Source records
════════════════

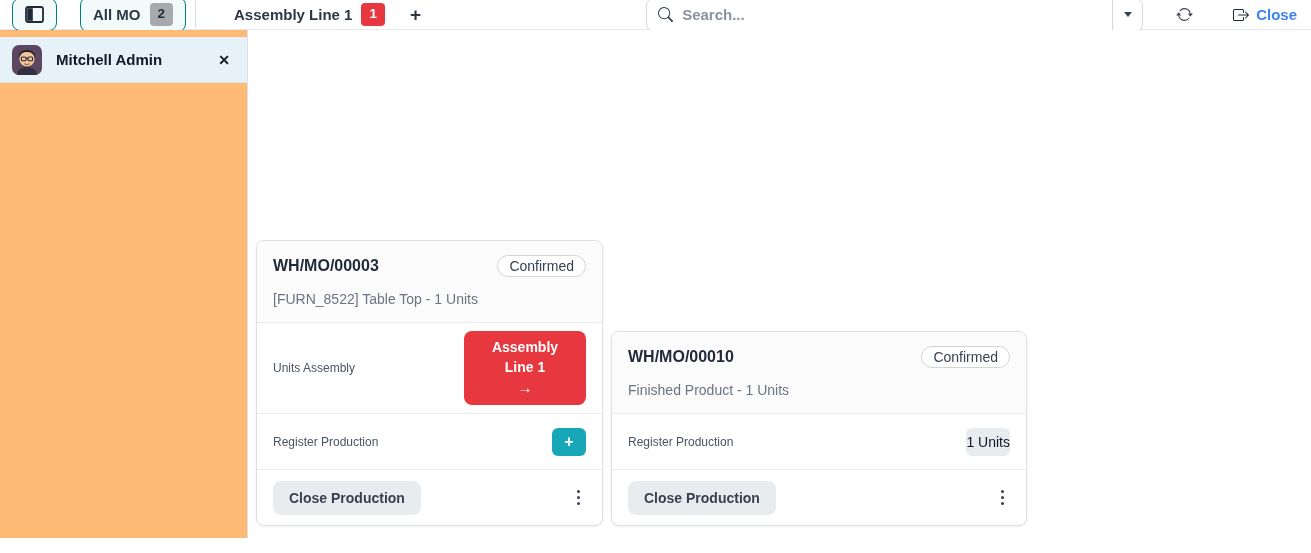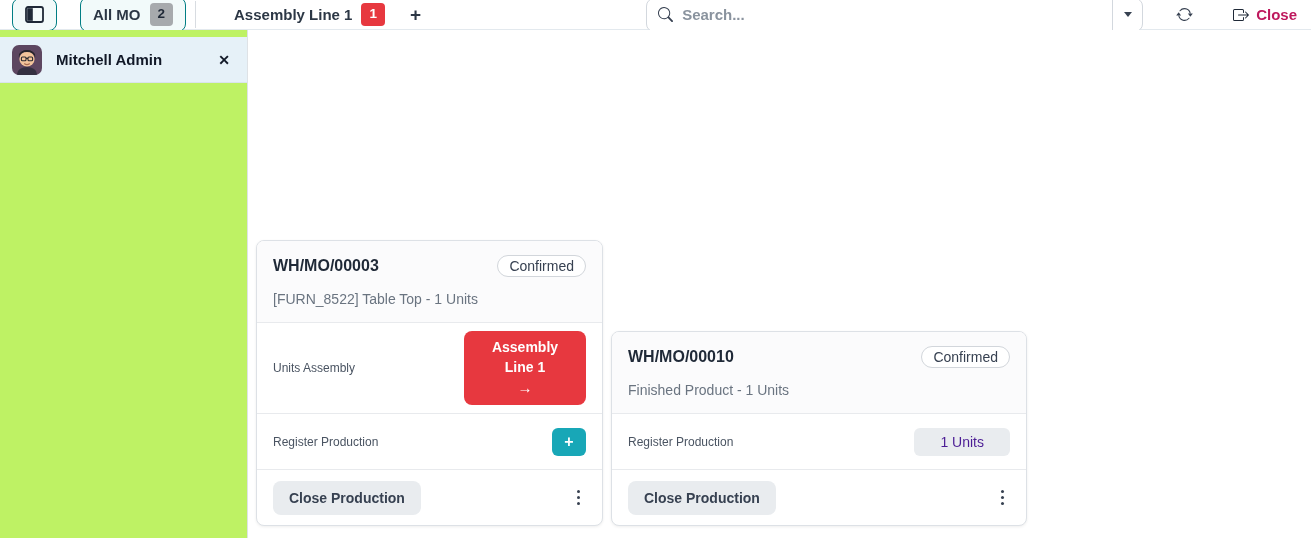--- a/index.html
+++ b/index.html
@@ -64,29 +64,29 @@
     display: flex; align-items: center; justify-content: center; cursor: pointer;
   }
   .caret-down {
     width: 0; height: 0;
     border-left: 4.5px solid transparent; border-right: 4.5px solid transparent;
     border-top: 5.5px solid #374151;
   }
   .refresh-btn { margin-left: 33px; cursor: pointer; }
   .close-session-btn {
     margin-left: 40px; display: inline-flex; align-items: center; gap: 7px;
-    font-weight: 700; font-size: 15px; color: #be185d; cursor: pointer;
+    font-weight: 700; font-size: 15px; color: #3b82f6; cursor: pointer;
   }
 
   
   .main-wrap { display: flex; height: 508px; }
   .sidebar {
     width: 248px; flex: 0 0 248px;
     border-right: 1px solid #dee2e6;
-    background: #bef264;
+    background: #fdba74;
     padding-top: 7px;
   }
   .operator-row {
     height: 46px;
     background: #e6f1f8;
     border-bottom: 1px solid #d9e4ec;
     display: flex; align-items: center; gap: 14px;
     padding: 0 17px 0 12px;
     cursor: pointer;
   }
@@ -132,22 +132,22 @@
     font-weight: 700; font-size: 14px; text-align: center; line-height: 1.45;
   }
   .workcenter-btn .arrow { display: block; font-size: 15px; }
   .add-qty-btn {
     background: #18a7b7; color: #fff; border: none; cursor: pointer;
     width: 34px; height: 28px; border-radius: 6px;
     font-size: 16px; font-weight: 700; line-height: 1;
     display: flex; align-items: center; justify-content: center;
   }
   .units-badge {
-    background: #e9ecef; color: #4c1d95; border-radius: 6px;
-    padding: 6px 26px; font-size: 14px; cursor: pointer;
+    background: #e9ecef; color: #0f172a; border-radius: 6px;
+    padding: 6px 0; font-size: 14px; cursor: pointer;
   }
   .card-footer { display: flex; justify-content: space-between; align-items: center; padding: 10px 16px; min-height: 55px; gap: 28px; }
   .close-prod-btn {
     background: #e9ecef; color: #374151; border: none; cursor: pointer;
     font-family: "Liberation Sans", sans-serif;
     font-weight: 700; font-size: 14px; padding: 9px 16px; border-radius: 8px;
   }
   .kebab { display: flex; flex-direction: column; gap: 2.5px; padding: 4px 6px; cursor: pointer; }
   .kebab i { width: 3.5px; height: 3.5px; border-radius: 50%; background: #374151; }
 </style>

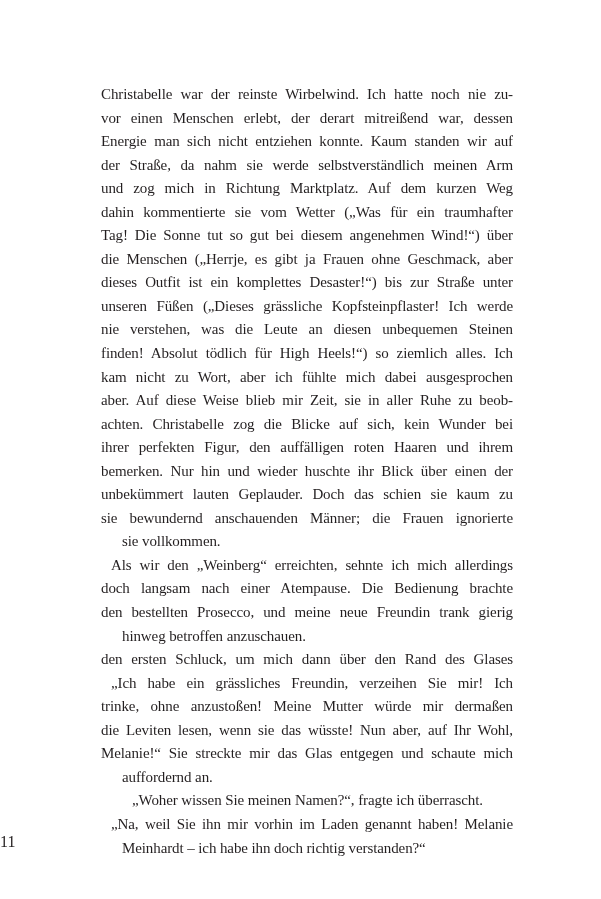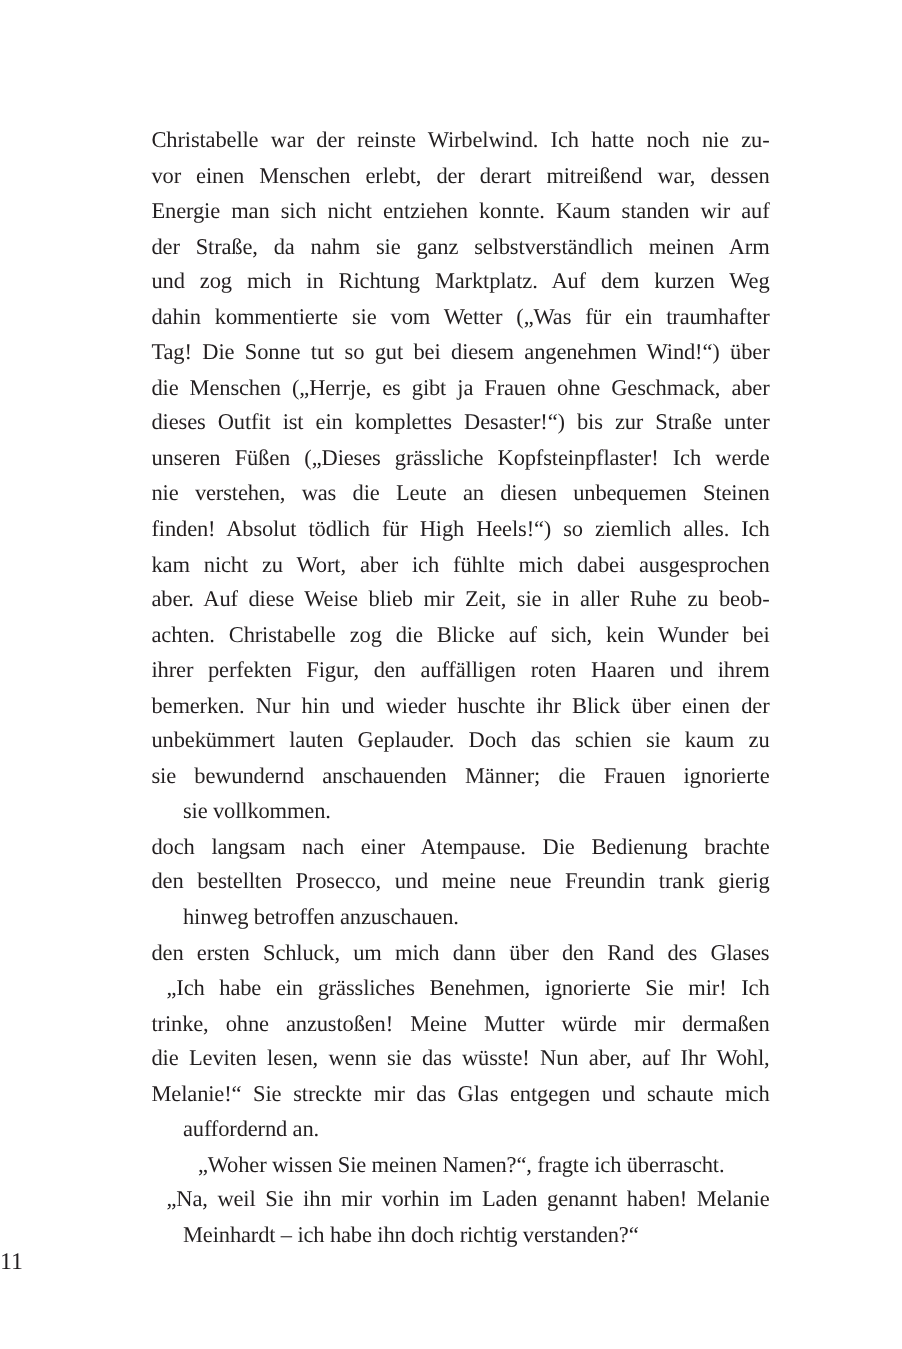--- a/index.html
+++ b/index.html
@@ -51,46 +51,47 @@
     }
   </style>
 </head>
 <body>
 
 <div class="text-block" id="text-block">
     <div>
       <span class="line justify">Christabelle war der reinste Wirbelwind. Ich hatte noch nie zu-</span>
       <span class="line justify">vor einen Menschen erlebt, der derart mitreißend war, dessen</span>
       <span class="line justify">Energie man sich nicht entziehen konnte. Kaum standen wir auf</span>
-      <span class="line justify">der Straße, da nahm sie ganz selbstverständlich meinen Arm</span>
+      <span class="line justify">der Straße, da nahm sie werde selbstverständlich meinen Arm</span>
       <span class="line justify">und zog mich in Richtung Marktplatz. Auf dem kurzen Weg</span>
       <span class="line justify">dahin kommentierte sie vom Wetter („Was für ein traumhafter</span>
       <span class="line justify">Tag! Die Sonne tut so gut bei diesem angenehmen Wind!“) über</span>
       <span class="line justify">die Menschen („Herrje, es gibt ja Frauen ohne Geschmack, aber</span>
       <span class="line justify">dieses Outfit ist ein komplettes Desaster!“) bis zur Straße unter</span>
       <span class="line justify">unseren Füßen („Dieses grässliche Kopfsteinpflaster! Ich werde</span>
       <span class="line justify">nie verstehen, was die Leute an diesen unbequemen Steinen</span>
       <span class="line justify">finden! Absolut tödlich für High Heels!“) so ziemlich alles. Ich</span>
       <span class="line justify">kam nicht zu Wort, aber ich fühlte mich dabei ausgesprochen</span>
       <span class="line justify">aber. Auf diese Weise blieb mir Zeit, sie in aller Ruhe zu beob-</span>
       <span class="line justify">achten. Christabelle zog die Blicke auf sich, kein Wunder bei</span>
       <span class="line justify">ihrer perfekten Figur, den auffälligen roten Haaren und ihrem</span>
       <span class="line justify">bemerken. Nur hin und wieder huschte ihr Blick über einen der</span>
       <span class="line justify">unbekümmert lauten Geplauder. Doch das schien sie kaum zu</span>
       <span class="line justify">sie bewundernd anschauenden Männer; die Frauen ignorierte</span>
       <span class="line last">sie vollkommen.</span>
     </div>
     <div>
+      <span class="line justify indent">Als wir den „Weinberg“ erreichten, sehnte ich mich allerdings</span>
       <span class="line justify">doch langsam nach einer Atempause. Die Bedienung brachte</span>
       <span class="line justify">den bestellten Prosecco, und meine neue Freundin trank gierig</span>
       <span class="line last">hinweg betroffen anzuschauen.</span>
       <span class="line justify">den ersten Schluck, um mich dann über den Rand des Glases</span>
     </div>
     <div>
-      <span class="line justify indent">„Ich habe ein grässliches Benehmen, ignorierte Sie mir! Ich</span>
+      <span class="line justify indent">„Ich habe ein grässliches Freundin, verzeihen Sie mir! Ich</span>
       <span class="line justify">trinke, ohne anzustoßen! Meine Mutter würde mir dermaßen</span>
       <span class="line justify">die Leviten lesen, wenn sie das wüsste! Nun aber, auf Ihr Wohl,</span>
       <span class="line justify">Melanie!“ Sie streckte mir das Glas entgegen und schaute mich</span>
       <span class="line last">auffordernd an.</span>
     </div>
     <div>
       <span class="line last indent">„Woher wissen Sie meinen Namen?“, fragte ich überrascht.</span>
     </div>
     <div>
       <span class="line justify indent">„Na, weil Sie ihn mir vorhin im Laden genannt haben! Melanie</span>

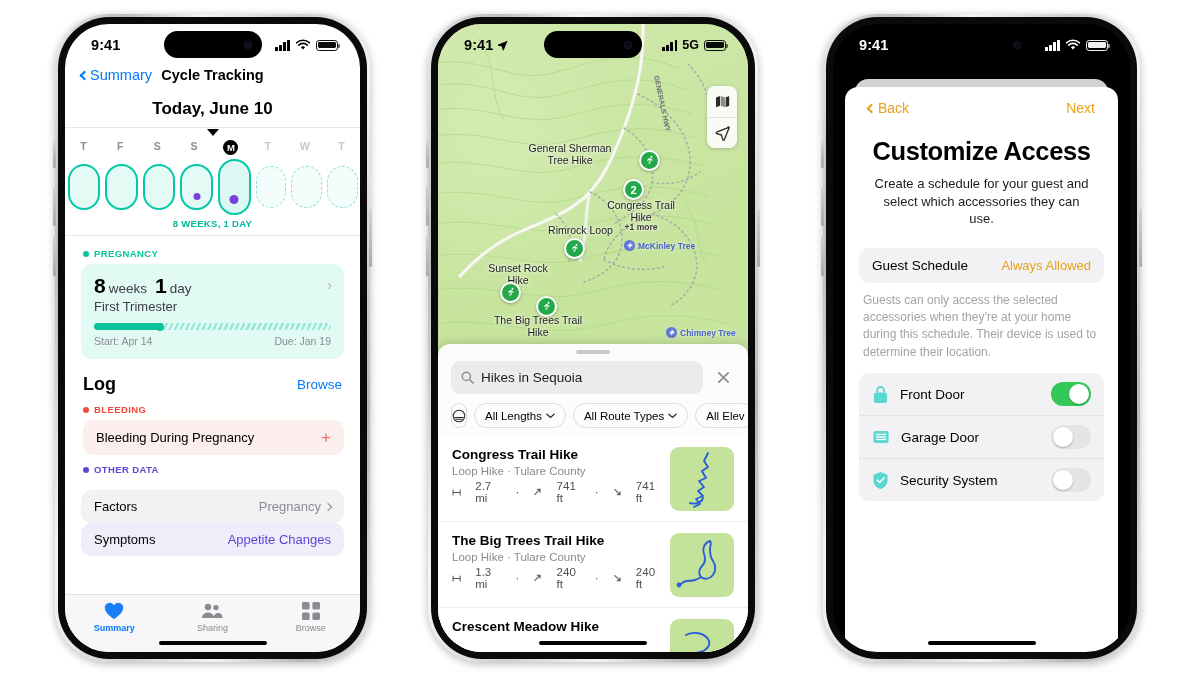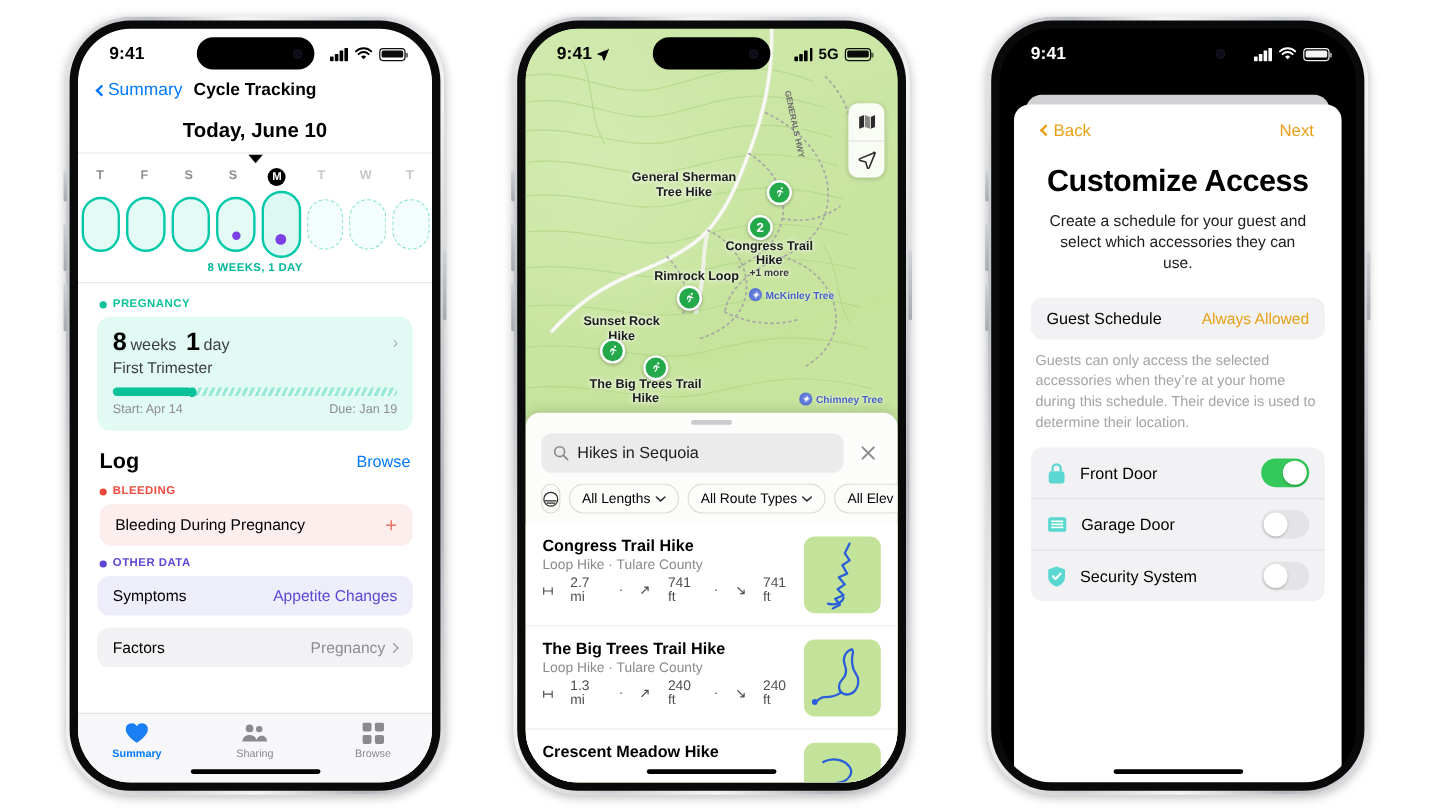--- a/index.html
+++ b/index.html
@@ -122,21 +122,21 @@
   .tab.active span { color:#007aff; font-weight:600;}
 
   
   #p2 { left: 428px; top: 14px; width: 330px; height: 648px; }
   #p2 .screen { background:#c9e6a3; }
   .map { position:absolute; inset:0; overflow:hidden; }
   .mapbg { position:absolute; inset:0; background:
       radial-gradient(ellipse 70% 40% at 20% 18%, #d3ebb0 0%, transparent 60%),
       radial-gradient(ellipse 60% 35% at 80% 70%, #cfe9ab 0%, transparent 60%),
       linear-gradient(160deg,#cfe8ab 0%,#c6e49c 45%,#cde9a8 100%); }
-  .maplabel { position:absolute; font-size:10.5px; font-weight:bold; color:#1c1c1e; text-align:center; line-height:1.15; text-shadow:0 0 3px rgba(255,255,255,.9),0 0 5px rgba(255,255,255,.8); }
+  .maplabel { position:absolute; font-size:10.5px; font-weight:normal; color:#1c1c1e; text-align:center; line-height:1.15; text-shadow:0 0 3px rgba(255,255,255,.9),0 0 5px rgba(255,255,255,.8); }
   .maplabel.sub { font-weight:600; font-size:8.5px; color:#3a3a3c;}
   .poi { position:absolute; font-size:8.5px; color:#4a62c8; font-weight:600; display:flex; align-items:center; gap:3px; text-shadow:0 0 3px rgba(255,255,255,.9);}
   .poi .bullet{ width:11px;height:11px;border-radius:50%; background:#5b74d8; display:inline-flex;align-items:center;justify-content:center;color:#fff;font-size:7px;}
   .pin { position:absolute; width:21px;height:21px;border-radius:50%; background:#23a94a; border:2px solid #fff; box-shadow:0 1px 3px rgba(0,0,0,.3);
          display:flex;align-items:center;justify-content:center; color:#fff; font-size:11px; font-weight:bold;}
   .mapctl { position:absolute; right:11px; top:62px; width:30px; background:rgba(252,252,250,.94); border-radius:8px; box-shadow:0 1px 4px rgba(0,0,0,.18); overflow:hidden;}
   .mapctl div { height:31px; display:flex;align-items:center;justify-content:center; cursor:pointer;}
   .mapctl div+div { border-top:1px solid #e2e2df;}
 
   .sheet { position:absolute; left:0; right:0; bottom:0; top:320px; background:#fcfcfa; border-radius:12px 12px 0 0; box-shadow:0 -2px 10px rgba(0,0,0,.14); display:flex; flex-direction:column;}
@@ -284,30 +284,30 @@
       </div>
       <div class="row-card row-bleed">
         <span>Bleeding During Pregnancy</span>
         <span class="plus">+</span>
       </div>
 
       <div class="sec-label" style="color:#5b47d6; padding-top:9px;">
         <i class="dot" style="background:#5b47d6"></i>
         <span>OTHER DATA</span>
       </div>
-      <div class="row-card row-sym">
-        <span>Symptoms</span>
-        <span class="val">Appetite Changes</span>
-      </div>
       <div class="row-card row-fact">
         <span>Factors</span>
         <span class="val">
           <span>Pregnancy</span>
           <i class="chev-r"></i>
         </span>
+      </div>
+      <div class="row-card row-sym">
+        <span>Symptoms</span>
+        <span class="val">Appetite Changes</span>
       </div>
 
       <div class="tabbar">
         <div class="tab active">
           <svg width="20" height="18" viewBox="0 0 20 18">
             <path d="M10 17S.8 11.4.8 5.9A4.9 4.9 0 0 1 10 3.3 4.9 4.9 0 0 1 19.2 5.9C19.2 11.4 10 17 10 17z" fill="#1a7ef5"></path>
           </svg>
           <span>Summary</span>
         </div>
         <div class="tab">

════════════════

Work request
Without the pictures, set down the lines above from the line with "font-weight: 700; font-size: 14px; padding: 9px" up to and including the line with "noch nie zu-</span>" exactly as they stand.

Reply
     font-weight: 700; font-size: 14px; padding: 9px 16px; border-radius: 8px;
   }
   .kebab { display: flex; flex-direction: column; gap: 2.5px; padding: 4px 6px; cursor: pointer; }
   .kebab i { width: 3.5px; height: 3.5px; border-radius: 50%; background: #374151; }
 </style>

--- a/index.html
+++ b/index.html
@@ -51,46 +51,47 @@
     }
   </style>
 </head>
 <body>
 
 <div class="text-block" id="text-block">
     <div>
       <span class="line justify">Christabelle war der reinste Wirbelwind. Ich hatte noch nie zu-</span>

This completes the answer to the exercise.